Those who have based their strategy on waiting Mr. Bush out may find to their cost that they have, once again, misread not only American politics but the realities of a world far more complex than it was even a decade ago. Mr. Bush may be a uniquely decisive, some might say reckless, leader. But a visitor to the U.S. soon finds out that he represents the American mood much more than the polls suggest.

This is bigger than President Bush, even if the Kossacks can't see it.

5 Comments

I grew up amoungst guys like Nguyen. I grew up sitting in living rooms with little red light illuminated shrines in one corner and the odor of hoc nam permeating everything watching tiny old ladies caress pictures of dead sons and daughters killed or disappeared by the minions of Ho Chi Minh. In Westminster, CA there's a subdivision of the city called Little Saigon. Recent Vietnamese emigres go there by the hundreds. Vietnam is still really screwed up. Let's not do that to Iraq, okay?
 
I can't say I had the growing-up experience you did, Ry, but I whole-heartedly agree with your conclusion. We cannot let Iraq turn into an abandonment issue like what happened in Vietnam.
 
April, 1975, U.S. Naval Ship Repair Facility, Subic Bay, Republic of the Philippines... My Dad was on duty the day that Operation "Frequent Wind" kicked off, and the mass flight of South Vietnamese citizens began... I remember that Dad, and everybody he worked with were surrounded by a negatively charged electric air, as they worked to get ready for the incoming wave of humanity. The recreation facility on Grande Island was transformed by the SeaBees into a refugee processing station. Mom was a Red Cross Volunteer, (as were many of the spouses), and the next month saw both Mom and Dad gone for days on end (leaving me, the dog, and our maid, Lina (a jewel of a young Filipina lass watching the news on AFRTS-Pacific). Dad was in charge of recovering the former SVN warships, and clearing them of weapons, ammo, bodies, and vermin, while Mom helped process the refugees through the pipeline. I have written about this before, and how it effected my own views. Everytime I saw the little silver place card holders that a Cambodian Army Officer gave my Dad (and who subsequently vanished in the killing fields) I thought of the whole debacle. We can't allow this to happen again...

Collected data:
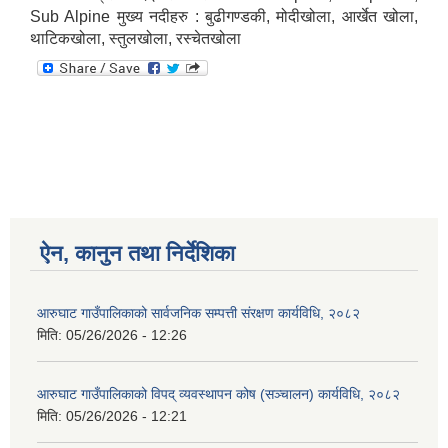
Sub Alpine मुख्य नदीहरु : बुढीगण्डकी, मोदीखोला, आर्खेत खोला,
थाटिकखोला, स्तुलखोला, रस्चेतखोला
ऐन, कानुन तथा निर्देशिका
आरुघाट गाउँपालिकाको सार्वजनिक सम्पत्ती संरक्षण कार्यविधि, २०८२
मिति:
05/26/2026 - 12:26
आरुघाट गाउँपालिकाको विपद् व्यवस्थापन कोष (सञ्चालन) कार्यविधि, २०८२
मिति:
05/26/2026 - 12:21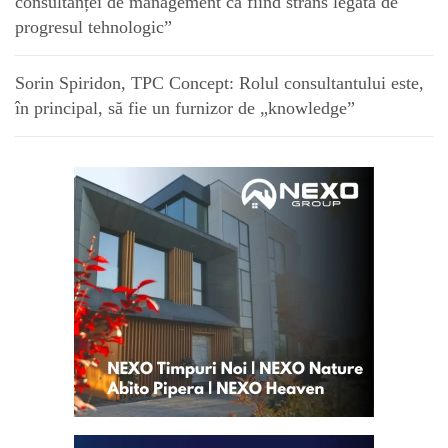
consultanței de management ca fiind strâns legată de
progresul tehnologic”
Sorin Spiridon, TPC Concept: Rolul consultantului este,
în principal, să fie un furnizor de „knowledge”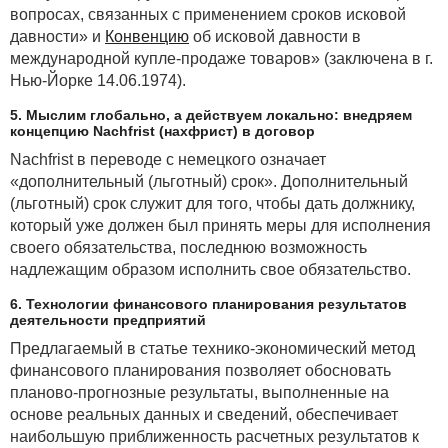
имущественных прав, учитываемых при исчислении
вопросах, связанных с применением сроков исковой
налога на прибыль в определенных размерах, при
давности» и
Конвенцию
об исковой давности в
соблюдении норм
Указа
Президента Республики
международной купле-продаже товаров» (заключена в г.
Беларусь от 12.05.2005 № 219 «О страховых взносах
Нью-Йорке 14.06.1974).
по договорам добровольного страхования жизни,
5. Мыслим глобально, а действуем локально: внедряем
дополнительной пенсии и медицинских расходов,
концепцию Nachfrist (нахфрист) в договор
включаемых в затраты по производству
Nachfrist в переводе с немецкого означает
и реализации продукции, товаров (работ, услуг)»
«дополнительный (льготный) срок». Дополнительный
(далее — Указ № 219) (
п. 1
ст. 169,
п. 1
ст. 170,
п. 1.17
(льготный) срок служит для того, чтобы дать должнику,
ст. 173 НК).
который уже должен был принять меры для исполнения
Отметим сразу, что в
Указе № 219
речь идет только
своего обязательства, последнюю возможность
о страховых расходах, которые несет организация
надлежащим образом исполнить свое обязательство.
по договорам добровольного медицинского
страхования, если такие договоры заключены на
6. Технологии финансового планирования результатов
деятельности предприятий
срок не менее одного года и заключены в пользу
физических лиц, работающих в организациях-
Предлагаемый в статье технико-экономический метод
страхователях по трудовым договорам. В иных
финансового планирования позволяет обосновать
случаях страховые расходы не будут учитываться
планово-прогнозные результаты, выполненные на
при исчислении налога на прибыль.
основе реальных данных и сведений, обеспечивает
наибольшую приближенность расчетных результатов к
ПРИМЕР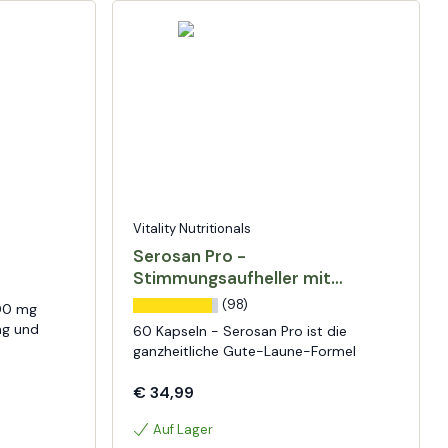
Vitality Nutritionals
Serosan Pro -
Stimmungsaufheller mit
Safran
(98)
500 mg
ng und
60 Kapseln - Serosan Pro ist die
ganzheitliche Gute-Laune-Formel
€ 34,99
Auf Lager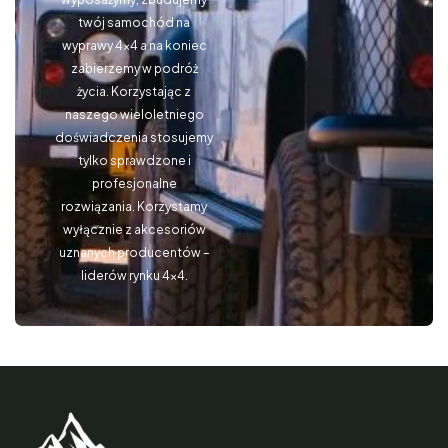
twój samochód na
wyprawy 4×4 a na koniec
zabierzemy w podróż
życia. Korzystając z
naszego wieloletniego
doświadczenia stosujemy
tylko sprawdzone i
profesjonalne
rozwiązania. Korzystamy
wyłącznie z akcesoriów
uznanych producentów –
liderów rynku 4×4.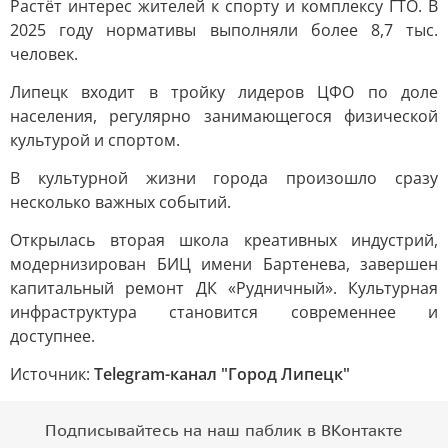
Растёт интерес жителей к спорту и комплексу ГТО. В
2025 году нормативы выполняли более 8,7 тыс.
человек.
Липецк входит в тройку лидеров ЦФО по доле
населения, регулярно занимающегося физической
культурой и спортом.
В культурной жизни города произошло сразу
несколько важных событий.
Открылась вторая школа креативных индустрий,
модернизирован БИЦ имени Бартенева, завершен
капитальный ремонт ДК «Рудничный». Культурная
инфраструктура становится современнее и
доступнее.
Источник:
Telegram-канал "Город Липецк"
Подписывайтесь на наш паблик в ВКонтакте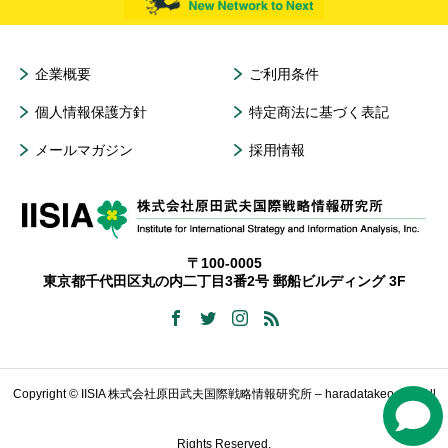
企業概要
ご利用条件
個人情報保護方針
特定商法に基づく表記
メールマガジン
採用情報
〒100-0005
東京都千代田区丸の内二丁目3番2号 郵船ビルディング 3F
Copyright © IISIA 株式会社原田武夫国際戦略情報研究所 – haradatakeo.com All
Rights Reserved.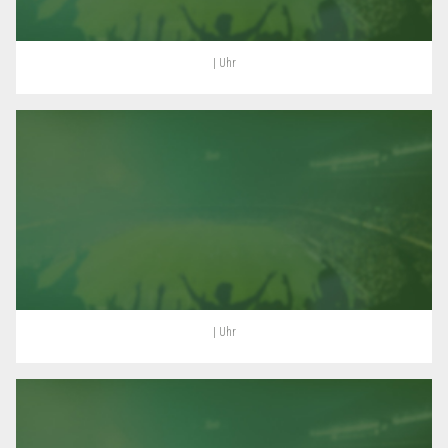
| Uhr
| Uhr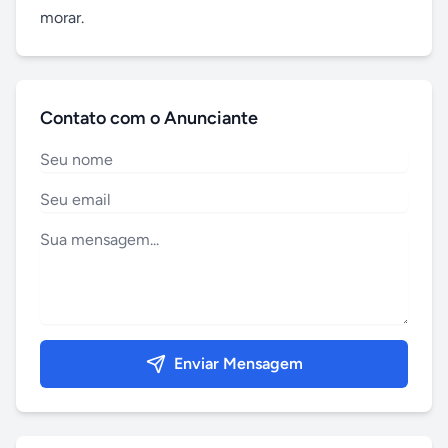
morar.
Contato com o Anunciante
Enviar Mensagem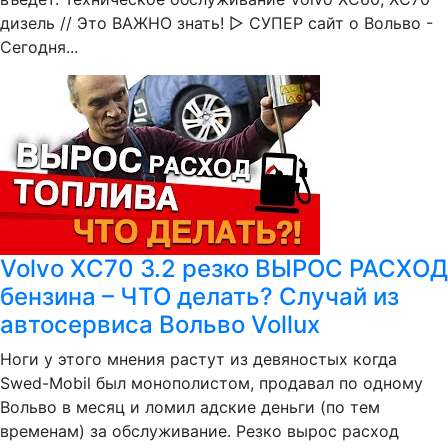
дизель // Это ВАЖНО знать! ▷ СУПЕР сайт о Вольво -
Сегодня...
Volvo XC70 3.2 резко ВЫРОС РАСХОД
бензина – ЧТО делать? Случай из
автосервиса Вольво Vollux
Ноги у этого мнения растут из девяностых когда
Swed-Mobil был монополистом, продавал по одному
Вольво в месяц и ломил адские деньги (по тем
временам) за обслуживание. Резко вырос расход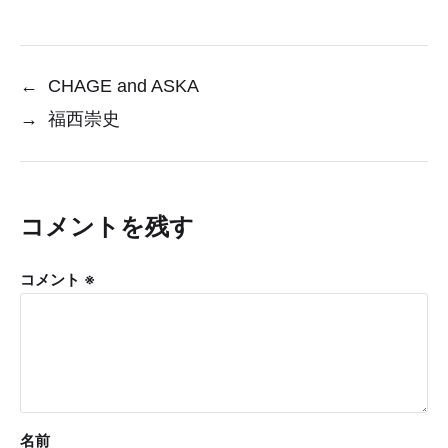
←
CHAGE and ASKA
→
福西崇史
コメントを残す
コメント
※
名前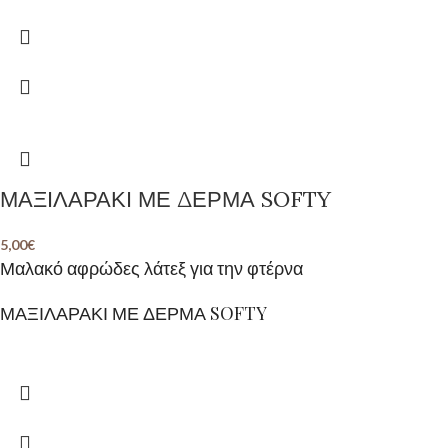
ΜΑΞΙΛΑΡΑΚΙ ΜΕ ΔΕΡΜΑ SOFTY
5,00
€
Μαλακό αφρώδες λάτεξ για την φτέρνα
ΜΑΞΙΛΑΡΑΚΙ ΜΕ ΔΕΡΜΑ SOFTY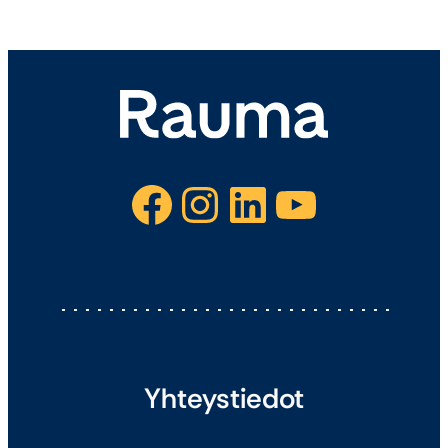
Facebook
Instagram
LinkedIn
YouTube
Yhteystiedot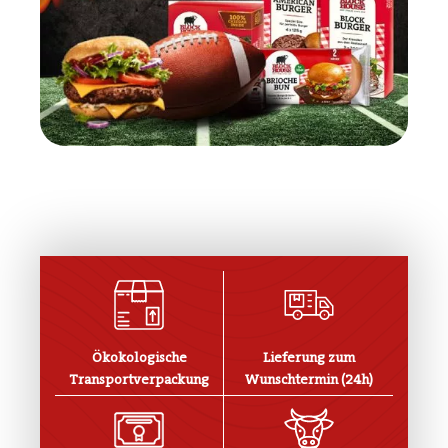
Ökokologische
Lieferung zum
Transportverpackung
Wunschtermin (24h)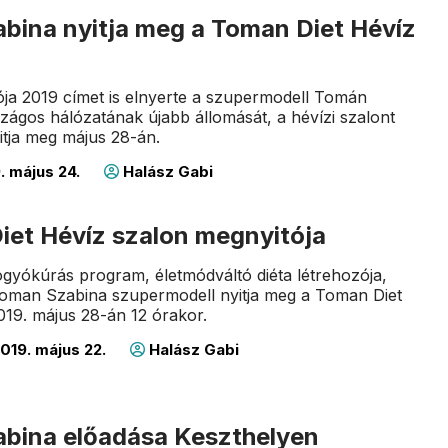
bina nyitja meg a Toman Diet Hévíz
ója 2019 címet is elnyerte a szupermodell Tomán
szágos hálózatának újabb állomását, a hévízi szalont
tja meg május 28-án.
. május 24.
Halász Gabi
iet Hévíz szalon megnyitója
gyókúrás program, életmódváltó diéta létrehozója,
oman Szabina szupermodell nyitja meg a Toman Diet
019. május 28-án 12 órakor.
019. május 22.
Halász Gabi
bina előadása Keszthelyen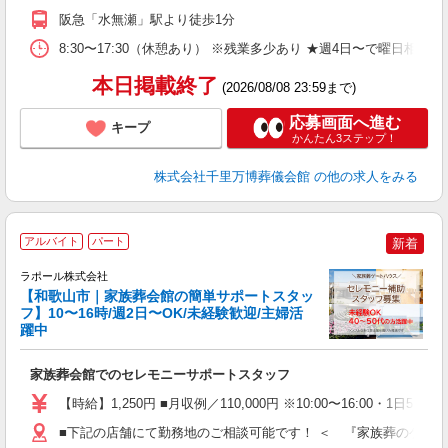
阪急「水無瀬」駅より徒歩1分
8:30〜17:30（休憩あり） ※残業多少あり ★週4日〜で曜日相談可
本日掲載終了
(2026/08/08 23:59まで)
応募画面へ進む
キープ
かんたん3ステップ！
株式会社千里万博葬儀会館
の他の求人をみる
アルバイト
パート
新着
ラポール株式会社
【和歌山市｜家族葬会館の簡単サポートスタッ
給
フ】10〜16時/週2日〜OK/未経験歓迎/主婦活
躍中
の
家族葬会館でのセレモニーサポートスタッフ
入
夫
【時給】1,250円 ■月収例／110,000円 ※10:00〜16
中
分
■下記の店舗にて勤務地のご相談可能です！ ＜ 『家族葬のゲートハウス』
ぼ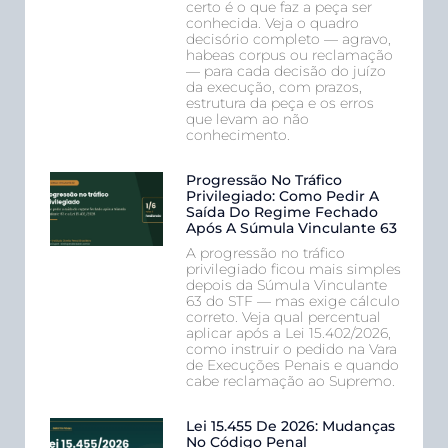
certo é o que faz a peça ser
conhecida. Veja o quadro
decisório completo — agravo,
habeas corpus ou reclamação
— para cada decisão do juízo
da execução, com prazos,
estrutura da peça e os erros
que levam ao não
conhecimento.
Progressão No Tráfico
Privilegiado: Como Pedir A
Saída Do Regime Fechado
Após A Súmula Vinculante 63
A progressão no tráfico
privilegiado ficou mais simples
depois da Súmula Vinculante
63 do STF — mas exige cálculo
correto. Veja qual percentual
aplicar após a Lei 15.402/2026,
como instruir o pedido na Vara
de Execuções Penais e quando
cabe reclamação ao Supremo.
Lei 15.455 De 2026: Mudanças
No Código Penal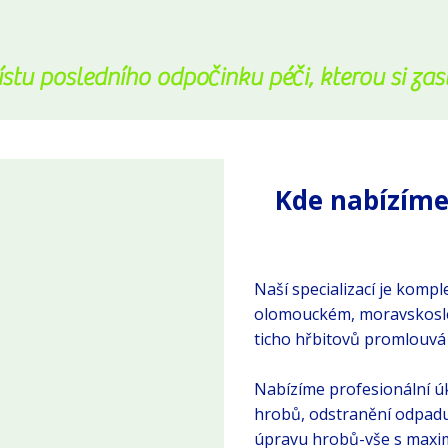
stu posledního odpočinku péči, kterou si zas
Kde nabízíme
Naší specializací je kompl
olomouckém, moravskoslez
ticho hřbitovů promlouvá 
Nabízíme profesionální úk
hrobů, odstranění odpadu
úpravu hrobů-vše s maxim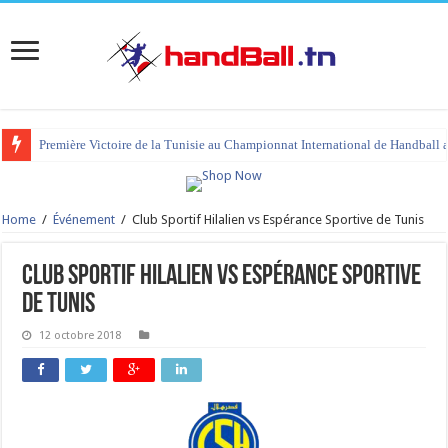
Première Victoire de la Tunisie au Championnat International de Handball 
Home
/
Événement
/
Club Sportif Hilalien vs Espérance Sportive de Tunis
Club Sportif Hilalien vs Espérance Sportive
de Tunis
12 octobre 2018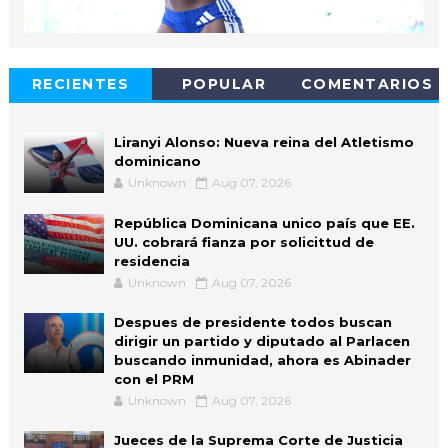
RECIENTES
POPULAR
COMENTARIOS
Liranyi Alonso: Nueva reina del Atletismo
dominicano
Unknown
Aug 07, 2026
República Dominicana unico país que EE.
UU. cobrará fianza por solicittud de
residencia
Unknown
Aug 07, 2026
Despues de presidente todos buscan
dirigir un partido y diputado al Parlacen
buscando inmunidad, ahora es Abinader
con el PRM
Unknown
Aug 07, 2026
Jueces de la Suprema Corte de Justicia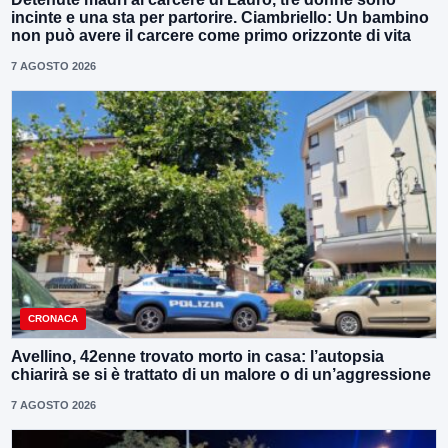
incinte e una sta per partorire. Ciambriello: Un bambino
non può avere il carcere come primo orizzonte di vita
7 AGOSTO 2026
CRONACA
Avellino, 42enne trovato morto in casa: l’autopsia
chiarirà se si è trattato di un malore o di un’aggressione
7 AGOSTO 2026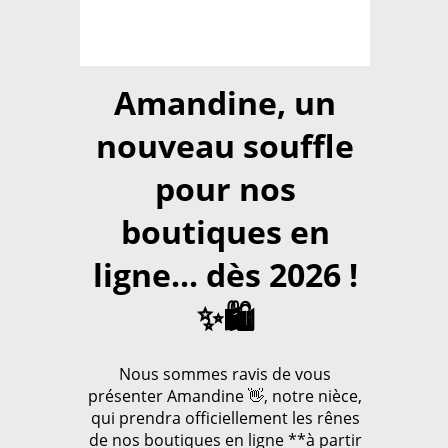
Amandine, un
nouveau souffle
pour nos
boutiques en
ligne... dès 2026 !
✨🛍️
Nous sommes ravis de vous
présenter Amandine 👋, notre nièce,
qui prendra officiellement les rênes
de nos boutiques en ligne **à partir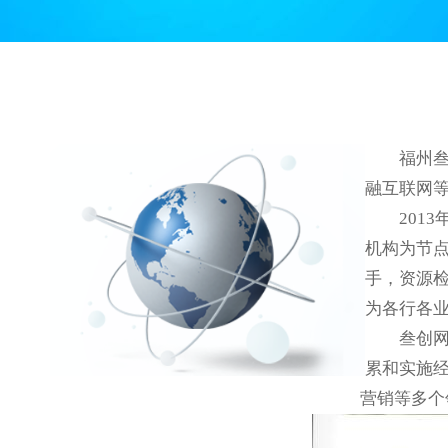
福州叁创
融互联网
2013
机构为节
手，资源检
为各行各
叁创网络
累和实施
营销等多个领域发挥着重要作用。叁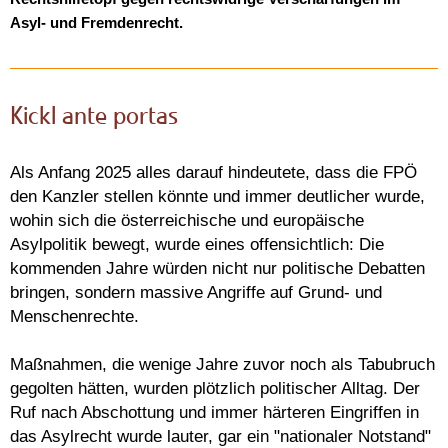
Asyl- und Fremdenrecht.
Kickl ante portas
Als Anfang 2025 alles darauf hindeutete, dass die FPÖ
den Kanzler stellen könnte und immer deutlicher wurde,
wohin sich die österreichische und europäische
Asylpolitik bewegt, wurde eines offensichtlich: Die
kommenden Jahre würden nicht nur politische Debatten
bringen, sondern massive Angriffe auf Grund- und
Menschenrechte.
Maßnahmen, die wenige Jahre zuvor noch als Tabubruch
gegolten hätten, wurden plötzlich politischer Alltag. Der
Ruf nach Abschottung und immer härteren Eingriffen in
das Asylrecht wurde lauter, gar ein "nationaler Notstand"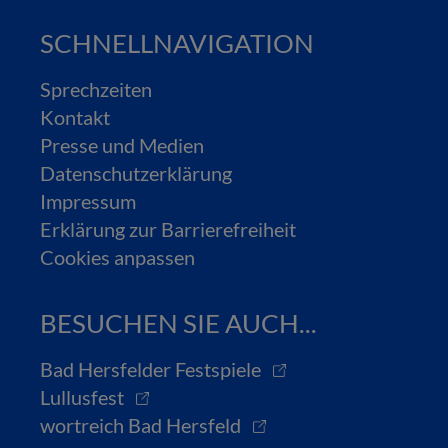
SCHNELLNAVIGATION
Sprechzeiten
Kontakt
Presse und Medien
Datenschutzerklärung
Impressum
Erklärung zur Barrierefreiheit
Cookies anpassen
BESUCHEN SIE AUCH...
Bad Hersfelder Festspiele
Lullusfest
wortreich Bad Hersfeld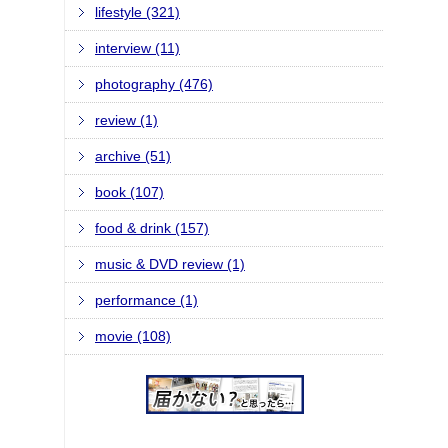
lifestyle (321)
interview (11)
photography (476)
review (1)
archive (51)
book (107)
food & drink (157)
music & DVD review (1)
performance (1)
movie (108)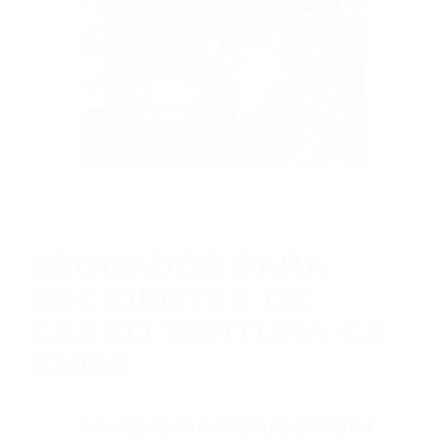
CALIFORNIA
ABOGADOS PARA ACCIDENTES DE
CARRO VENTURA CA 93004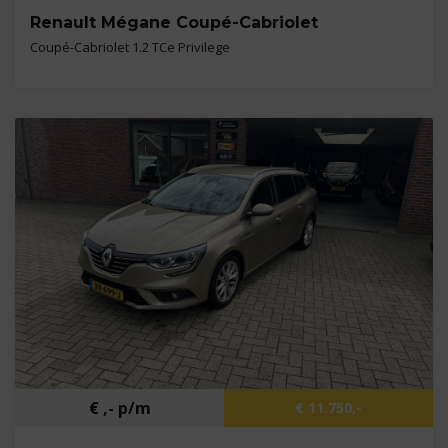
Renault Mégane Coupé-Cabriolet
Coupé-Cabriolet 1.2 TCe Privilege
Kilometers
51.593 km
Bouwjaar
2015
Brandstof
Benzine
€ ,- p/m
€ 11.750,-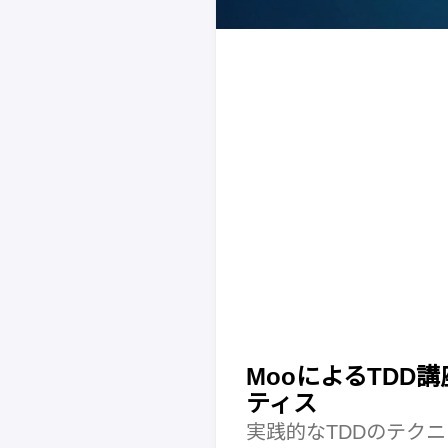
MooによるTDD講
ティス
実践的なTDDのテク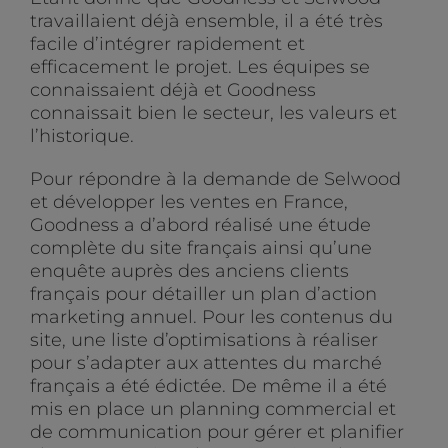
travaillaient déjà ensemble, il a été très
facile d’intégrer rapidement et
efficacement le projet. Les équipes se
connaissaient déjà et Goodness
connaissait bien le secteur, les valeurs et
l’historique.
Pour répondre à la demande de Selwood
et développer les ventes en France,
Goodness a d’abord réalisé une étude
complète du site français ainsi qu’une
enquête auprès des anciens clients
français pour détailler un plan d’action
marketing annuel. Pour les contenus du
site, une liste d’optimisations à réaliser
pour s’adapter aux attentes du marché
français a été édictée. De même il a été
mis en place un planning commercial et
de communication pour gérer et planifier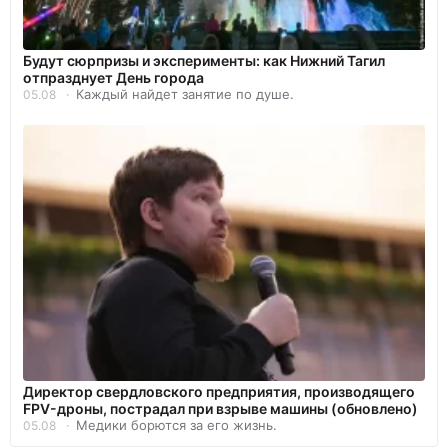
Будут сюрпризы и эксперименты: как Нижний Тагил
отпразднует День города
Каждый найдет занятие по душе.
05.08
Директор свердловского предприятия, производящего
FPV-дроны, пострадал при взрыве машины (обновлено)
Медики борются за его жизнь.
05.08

Required action 1:
According to the excerpt, which city has a subdivision called Little Saigon?
Required action 2:
Write out the part of the excerpt from "This is bigger" to "to Iraq, okay?".

Exercise response 1:
Westminster, CA.

Exercise response 2:
This is bigger than President Bush, even if the Kossacks can't see it.

5 Comments

I grew up amoungst guys like Nguyen. I grew up sitting in living rooms with little red light illuminated shrines in one corner and the odor of hoc nam permeating everything watching tiny old ladies caress pictures of dead sons and daughters killed or disappeared by the minions of Ho Chi Minh. In Westminster, CA there's a subdivision of the city called Little Saigon. Recent Vietnamese emigres go there by the hundreds. Vietnam is still really screwed up. Let's not do that to Iraq, okay?